WHAT TO DO —
1. Using the text on Prasetyo Edi Marsudi, explain in one to three sentences why he was appointed speaker after the 2014 election.
2. Rewrite the passage of the text on Prasetyo Edi Marsudi starting at "First entering the" and ending at "2012 gubernatorial election.", putting "restaurant" in place of "cafe".

(Beginning of EXCERPT PROVIDED)

16th Speaker of the Jakarta Regional House of Representatives
- In office 26 September 2014 – 26 August 2024
- Preceded by: Ferrial Sofyan
- Succeeded by: Khoirudin

Member of the Jakarta Regional House of Representatives
- In office 21 June 2013 – 24 August 2024
- Constituency: Jakarta II

Personal details
- Born: 13 May 1962 (age 63) Kudus, Central Java
- Party: PDI-P
- Spouse: Novie Muniarsari
- Children: 4

= Prasetyo Edi Marsudi =

Indonesian politician (born 1962)

Prasetyo Edi Marsudi (born 13 May 1962) is an Indonesian politician from the Indonesian Democratic Party of Struggle (PDI-P) who was the 16th speaker of the Jakarta Regional House of Representatives (DPRD) from 2014 to 2024. He was also served as a member of the DPRD from 2013 to 2024.

First entering the DPRD in 2013 as a replacement, he was elected in the 2014 election and was appointed as speaker. Participating in the campaign team of both Joko Widodo and Basuki Tjahaja Purnama in the 2012 and 2017 gubernatorial elections, he has been investigated for allegations of bribery and fraud.

==Background==
He was born in Kudus, Central Java on 13 May 1962. According to Prasetyo, he was a drug user in his youth.

==Career==
Among other jobs he held before entering politics, he had worked as general manager for a cafe in Sudirman Central Business District. He was also part of Joko Widodo's successful campaign team in the 2012 gubernatorial election.

He was appointed by his party to the Jakarta DPRD on 21 June 2013, replacing other members who moved to Nasdem. In the 2014 election, he managed to gain a seat from the first electoral district. With his party PDI-P winning the most votes in the city's election, he was appointed as speaker and was voted in on 16 September 2014, officially becoming speaker on 26 September.

(End of EXCERPT PROVIDED)
(Beginning of GIVEN RECORDS)

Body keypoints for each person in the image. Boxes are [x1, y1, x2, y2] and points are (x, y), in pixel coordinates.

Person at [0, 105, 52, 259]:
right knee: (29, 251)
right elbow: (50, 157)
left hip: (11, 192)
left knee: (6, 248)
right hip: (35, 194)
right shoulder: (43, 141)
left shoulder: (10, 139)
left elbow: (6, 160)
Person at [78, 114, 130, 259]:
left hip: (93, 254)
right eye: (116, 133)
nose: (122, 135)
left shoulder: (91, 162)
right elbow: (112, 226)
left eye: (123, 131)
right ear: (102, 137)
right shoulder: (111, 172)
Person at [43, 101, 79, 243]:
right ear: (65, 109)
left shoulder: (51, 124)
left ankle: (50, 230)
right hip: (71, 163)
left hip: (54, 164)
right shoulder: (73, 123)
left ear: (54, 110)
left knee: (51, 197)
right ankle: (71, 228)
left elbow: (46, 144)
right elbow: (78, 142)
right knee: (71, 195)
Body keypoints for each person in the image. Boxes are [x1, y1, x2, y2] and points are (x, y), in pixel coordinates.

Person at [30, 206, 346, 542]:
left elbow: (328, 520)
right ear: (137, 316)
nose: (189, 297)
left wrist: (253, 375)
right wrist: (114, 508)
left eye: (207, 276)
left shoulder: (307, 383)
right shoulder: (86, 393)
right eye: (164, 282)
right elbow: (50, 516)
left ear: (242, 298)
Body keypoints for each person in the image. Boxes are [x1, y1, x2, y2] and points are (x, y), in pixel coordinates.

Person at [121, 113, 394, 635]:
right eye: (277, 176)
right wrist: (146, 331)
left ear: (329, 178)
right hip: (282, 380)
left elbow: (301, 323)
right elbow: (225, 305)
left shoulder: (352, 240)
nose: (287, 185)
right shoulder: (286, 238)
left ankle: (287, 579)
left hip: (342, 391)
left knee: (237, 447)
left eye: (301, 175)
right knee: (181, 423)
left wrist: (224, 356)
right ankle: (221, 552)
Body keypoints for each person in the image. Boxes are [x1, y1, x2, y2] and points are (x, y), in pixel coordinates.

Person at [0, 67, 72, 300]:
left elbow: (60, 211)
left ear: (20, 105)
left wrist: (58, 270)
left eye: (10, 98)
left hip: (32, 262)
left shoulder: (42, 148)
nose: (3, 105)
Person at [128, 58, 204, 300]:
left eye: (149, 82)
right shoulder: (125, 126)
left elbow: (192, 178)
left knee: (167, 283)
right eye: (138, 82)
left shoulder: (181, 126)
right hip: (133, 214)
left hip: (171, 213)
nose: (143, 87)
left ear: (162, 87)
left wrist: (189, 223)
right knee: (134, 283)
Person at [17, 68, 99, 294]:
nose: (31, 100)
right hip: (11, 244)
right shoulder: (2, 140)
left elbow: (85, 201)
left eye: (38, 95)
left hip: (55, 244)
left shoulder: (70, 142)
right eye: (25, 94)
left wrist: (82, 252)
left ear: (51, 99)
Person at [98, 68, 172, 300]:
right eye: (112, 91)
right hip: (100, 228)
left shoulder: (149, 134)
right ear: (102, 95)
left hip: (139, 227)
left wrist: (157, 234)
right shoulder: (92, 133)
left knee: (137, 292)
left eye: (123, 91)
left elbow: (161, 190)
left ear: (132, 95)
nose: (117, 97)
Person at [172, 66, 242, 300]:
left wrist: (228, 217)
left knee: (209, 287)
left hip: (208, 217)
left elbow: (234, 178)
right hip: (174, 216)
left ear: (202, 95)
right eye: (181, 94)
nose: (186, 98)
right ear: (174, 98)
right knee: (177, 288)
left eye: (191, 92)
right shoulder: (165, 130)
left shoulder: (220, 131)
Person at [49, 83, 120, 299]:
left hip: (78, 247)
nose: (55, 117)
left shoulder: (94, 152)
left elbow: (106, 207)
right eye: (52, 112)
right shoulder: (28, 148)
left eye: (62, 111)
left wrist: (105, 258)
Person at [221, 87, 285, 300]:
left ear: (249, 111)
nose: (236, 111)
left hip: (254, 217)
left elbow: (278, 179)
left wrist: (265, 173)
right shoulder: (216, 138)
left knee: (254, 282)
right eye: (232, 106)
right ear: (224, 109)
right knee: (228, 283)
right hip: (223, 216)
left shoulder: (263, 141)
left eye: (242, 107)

(End of GIVEN RECORDS)

TASK-BY-TASK RESULTS —
1. He was appointed speaker because his party, PDI-P, won the most votes in the city's election. He was voted in on 16 September 2014 and officially became speaker on 26 September.

2.
First entering the DPRD in 2013 as a replacement, he was elected in the 2014 election and was appointed as speaker. Participating in the campaign team of both Joko Widodo and Basuki Tjahaja Purnama in the 2012 and 2017 gubernatorial elections, he has been investigated for allegations of bribery and fraud.

==Background==
He was born in Kudus, Central Java on 13 May 1962. According to Prasetyo, he was a drug user in his youth.

==Career==
Among other jobs he held before entering politics, he had worked as general manager for a restaurant in Sudirman Central Business District. He was also part of Joko Widodo's successful campaign team in the 2012 gubernatorial election.